Second Year, First Term: chilly thought of adulthood
|Another generic snap of our most photographed site|
As it always seems to be, my time at Durham has once again flew by. In a split-second, I am once again on the southbound express speeding back towards the metropolis of London. Well, back down to the South.
Now to ‘encapsulate’ (one of my essay buzzwords, basically just a fancy way of say ing ‘to recap’ for me): this has simply been one heck of a term.
The biggest difference this year for me is living out of college (halls accommodation) and with my friends instead, and subsequently spending most of the last three months on our living room sofa. While work has been tough and particularly hectic towards the end (partly due to second year workload, partly due to laziness), the frightening thing is that I seem to have once and for all bid goodbye my teenage years and through to adulthood. Perhaps that’s just what university, or living out does to you, but this term- or this year- I really noticed the difference. Scary thought, isn’t it?

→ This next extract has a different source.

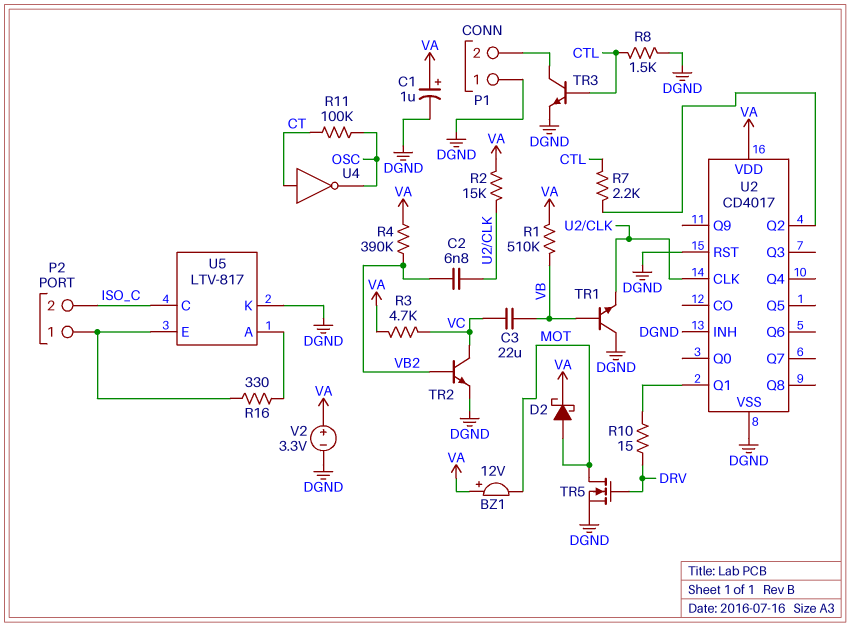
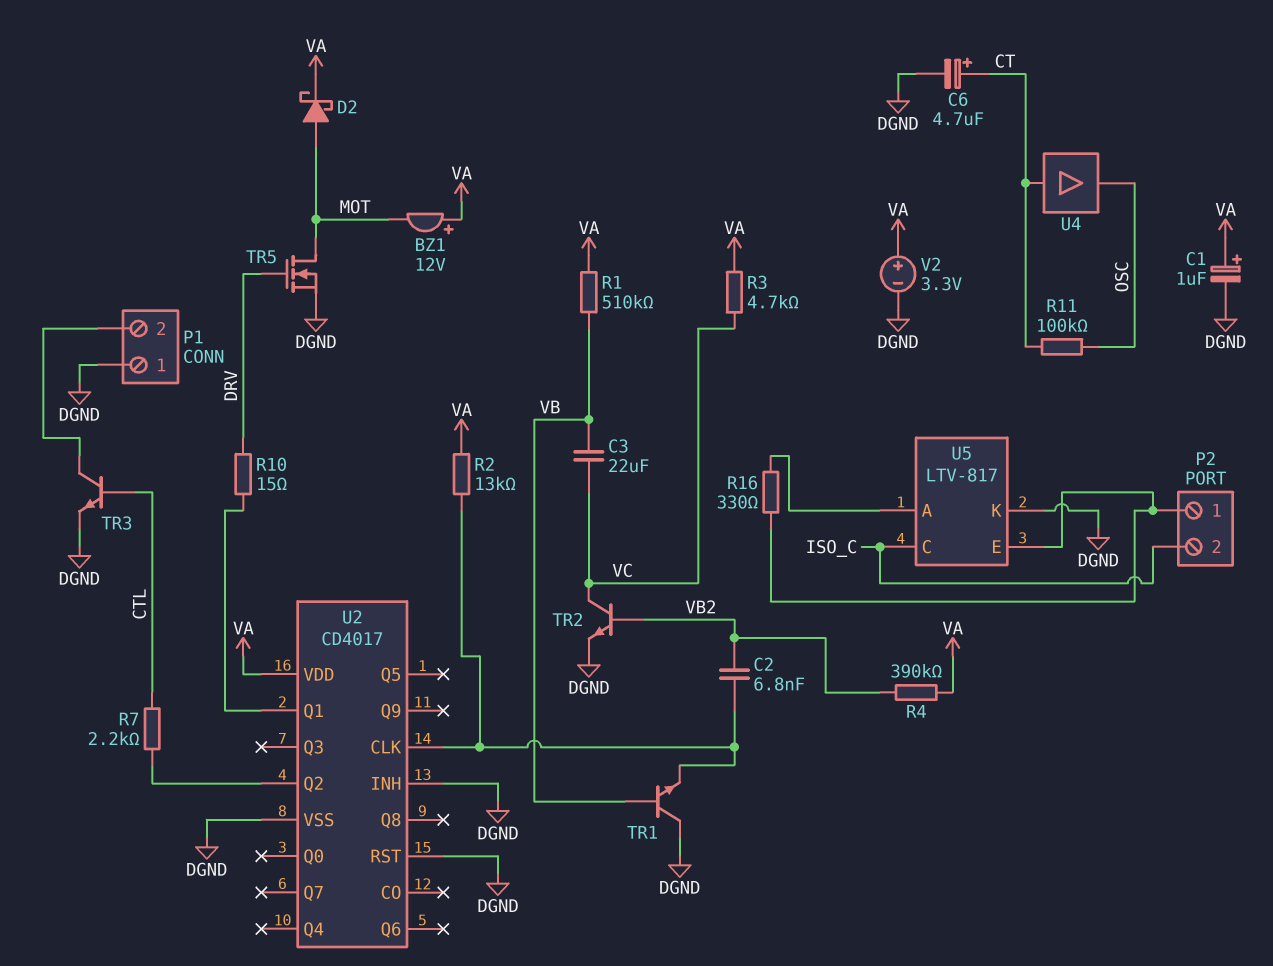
C6: none -> 4.7uF (plus CT, minus DGND)
R2: 15k (U2/CLK, VA) -> 13k (U2/CLK, VA)
R8: 1.5k (CTL, DGND) -> none
U4: NOT (in CT, out OSC) -> buffer (in CT, out OSC)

I have lived pretty much all my life in a boarding house environment, sheltered and even isolated from the everyday life, there were strikingly few worries: all I had to do was to remember to bring the laundry basket to the laundry room, and the rest would simply sort itself out. Yet this carefree lifestyle where the most important thing was to win the Champions League with Crystal Palace has inevitably had to end (Haven’t managed it this year yet). Coinciding with a couple of serious decisions in my life, it seems that I am becoming an adult at an alarmingly rapid rate.
University does accelerate the process of becoming an adult suddenly. I was joking to the freshers that in your first year you would firstly get married (collegiately at least; although the myth that Durham graduates all marry each other is apparently absolutely true), then you look for a house and expect college children in the next year. Of course we are all familiar with this blueprint of life; however in a sudden this is no longer what you see on TV or movies but in actually happening among your friends.
Between meals we no longer discuss strategies of online game (not that I was ever good at it), or the latest episode of X factor; instead we moan about traffic and parking at the Metrocentre, or deduce whether it is cheaper to buy electricity and gas from the Scots or the French (conclusion: both prohibitively expensive, but we’re with Scottish Power anyway)
Not to mention this is that time of the year when you are trying to figure out what you really wanted to do with… your life. Internships, graduate studies, work experiences, they are overwhelming. And of course there’s always that one friend who seems to have their whole career sorted, internship secured and life set. And you seems to have done nothing useful at all at the same time-span.
These are all really, really scary thoughts.
But at the same time, life does go on. When I was still a kid I dreamed of being an adult, how it would actually be. While I have clearly not grew accustomed to this REAL world yet, there’s time. There’s also marvelous support from friends and family, so this is not exactly a baptism by fire. I shall look forward to this new identity; as they always say, growing old is compulsory, growing up is optional.